Say you want to adapt a typical zero inflated poisson model such as:

```
model {
for (n in 1:N) {
if (y[n] == 0) {
target += log_sum_exp(bernoulli_lpmf(1 | theta),
bernoulli_lpmf(0 | theta)
+ poisson_lpmf(y[n] | lambda));
} else {
target += bernoulli_lpmf(0 | theta)
+ poisson_lpmf(y[n] | lambda);
}
}
}
```

to instead have two inflated values, say the 0 and and the 7.

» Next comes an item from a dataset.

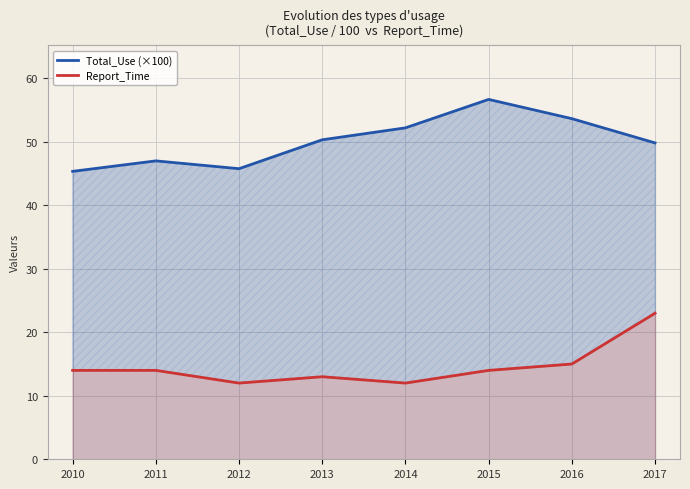

True or false: Report_Time and Total_Use (×100) cross at least once.

False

Is the adaptation as simple as the below code?:

```
model {
for (n in 1:N) {
if (y[n] == 0) {
target += log_sum_exp(bernoulli_lpmf(1 | theta0),
bernoulli_lpmf(0 | theta0) +
bernoulli_lpmf(0 | theta7) +
poisson_lpmf(y[n] | lambda));
} else if (y[n] == 7) {
target += log_sum_exp(bernoulli_lpmf(1 | theta7),
bernoulli_lpmf(0 | theta7) +
bernoulli_lpmf(0 | theta0) +
poisson_lpmf(y[n] | lambda));
} else {
target += bernoulli_lpmf(0 | theta0) +
bernoulli_lpmf(0 | theta7) +
poisson_lpmf(y[n] | lambda);
}
}
```

I’ve tried running the model and it seems to converge ok but when I recreate the model in R and run, I seem to be getting an even higher frequency of the inflated values than occurs in the model dataset.

I’m also not quite sure how to write the generated quantities code to create the predictions in Stan. Something like:

```
generated quantities {
int y_test[N];
int <lower=0, upper=1> zero;
int <lower=0, upper=1> seven;
for(i in 1:N) {
y_test[i] = poisson_rng(lambda[i])
zero = bernoulli_rng(theta0[i]);
seven = bernoulli_rng(theta7[i]);
if (zero == 1) {
y_test[i] = 0
} else if (seven == 1) {
y_test[i] = 7
}
}
}
```

It’s the last part I’m really not sure about, especially when both `zero`

and `seven`

equal 1.

Any input would be much appreciated.